Hunish Parmar
Short Stories, Creative Fiction, Non-fiction, Poetry and Prose
Discerning
I imagine a body of water, the ripples along the surface, clashing, interweaving within each other. Pondering what lies beneath it, yet seeing only what exists aloft.
When I conceal myself beneath the water, I suppress the essence of my truth. When I disguise my emotions, I camouflage the ideology of what I represent. I do a disservice to myself and to those I encounter along my life path. I am the one that suffers the most when I am the one that prefers to hide. If telling the truth feels out of place, I need to ask why I am discerning that way and why revealing the actuality feels wrong when it is right. Something within me is choked, barricaded, so much that I must create a fictitious world. A world that I acknowledge as truthful. But in reality, confronting and accepting the truth will set me free in the end.

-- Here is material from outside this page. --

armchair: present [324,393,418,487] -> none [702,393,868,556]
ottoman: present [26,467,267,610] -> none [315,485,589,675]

If I choose to confront it, I can emerge from the water. The fervent or calm façade of ripples only exist beyond, because a body of water constantly but not permanently remains. If I decide to emerge from it, I am free. Free from it and free from myself.

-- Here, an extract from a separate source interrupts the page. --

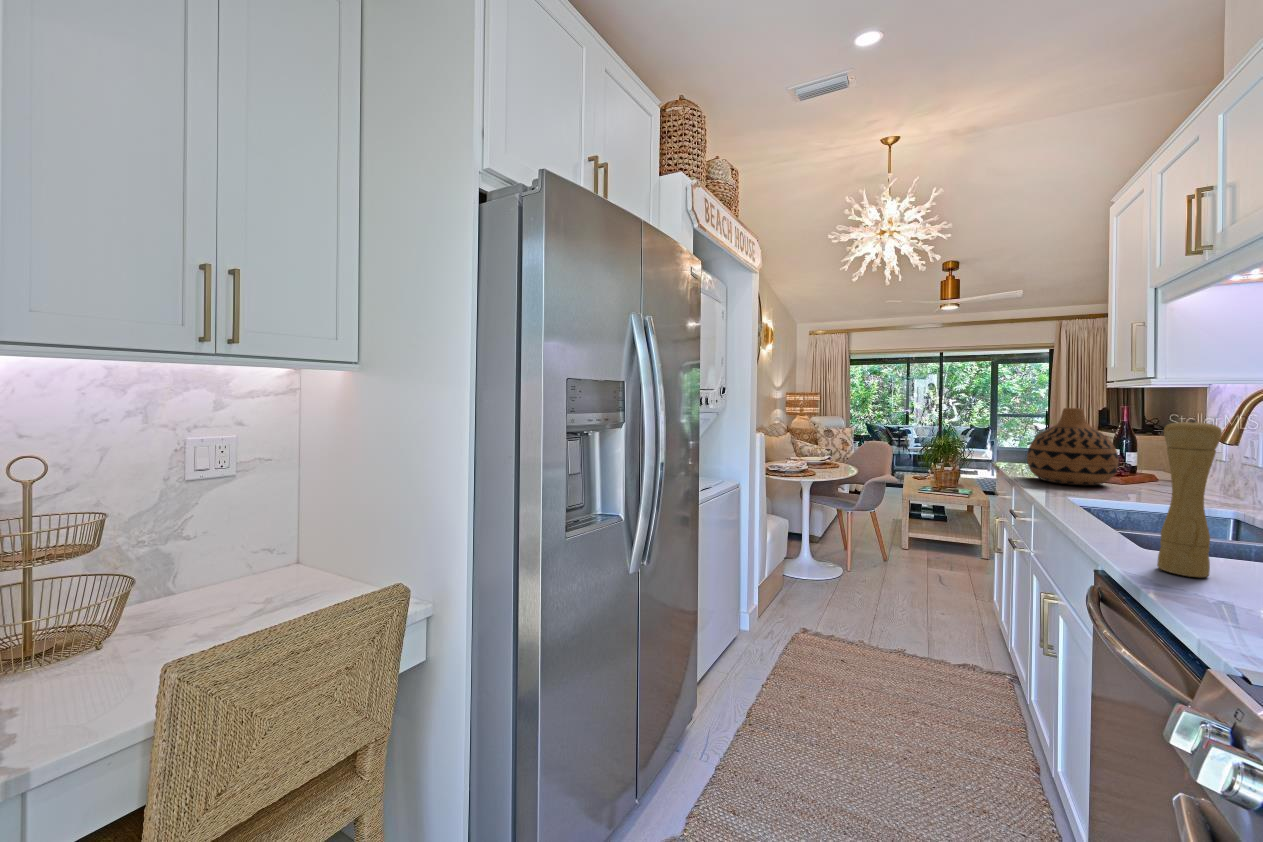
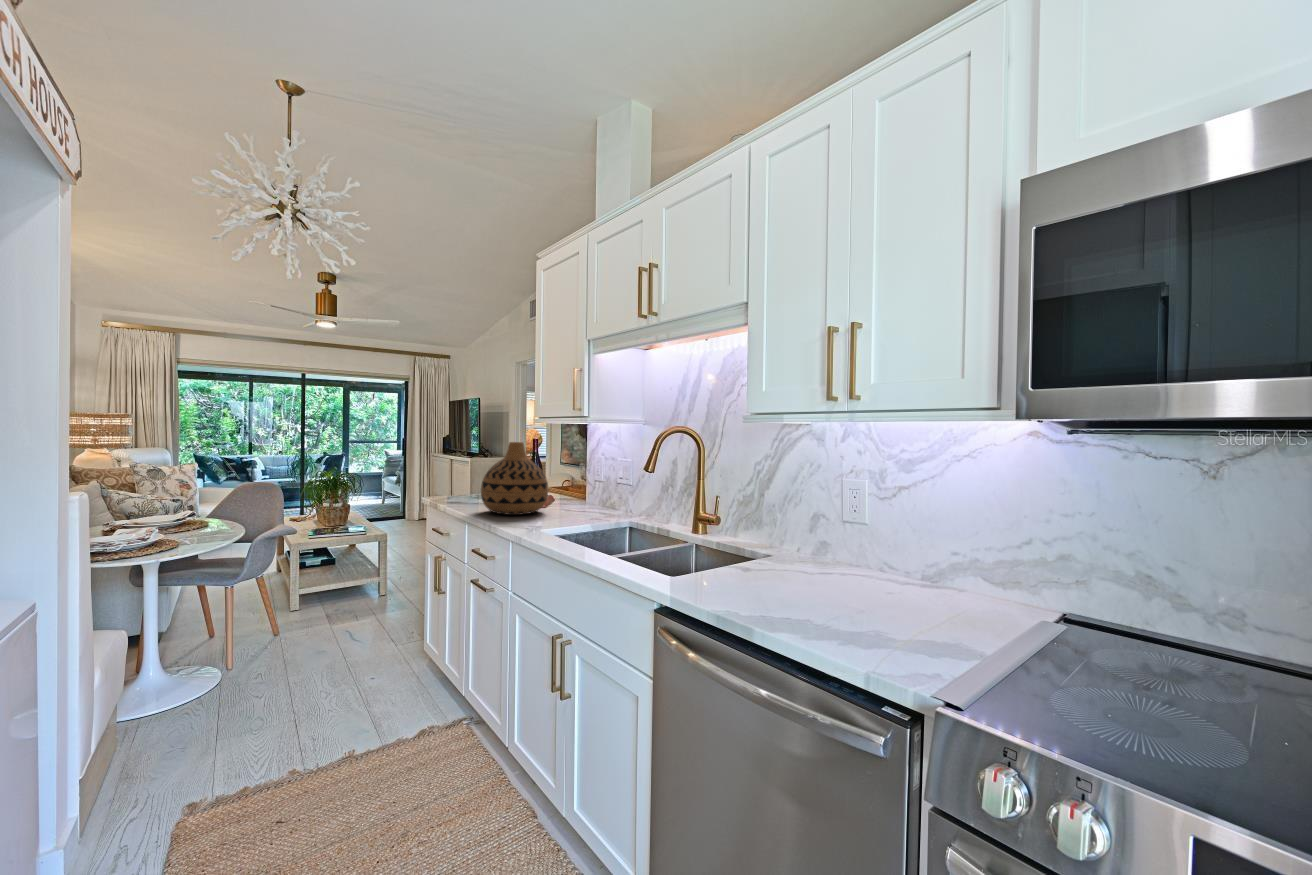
pepper mill: present [1157,420,1222,577] -> none [691,459,726,591]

So today, I will be who I am.
Youth Wanes, Truth Pains
The sight of a child instills us with this sense of nostalgia, an aching to be who we once were. An ache, that forces us to remember to the days when a naive fragility resided within our selves. We are reminded by our desire for such longing when a cold breeze gently slides across our cheeks, bringing us back to when we swung on the swing-set as children. Striving to reach for the sun until it was gone and there was nothing left but the moon.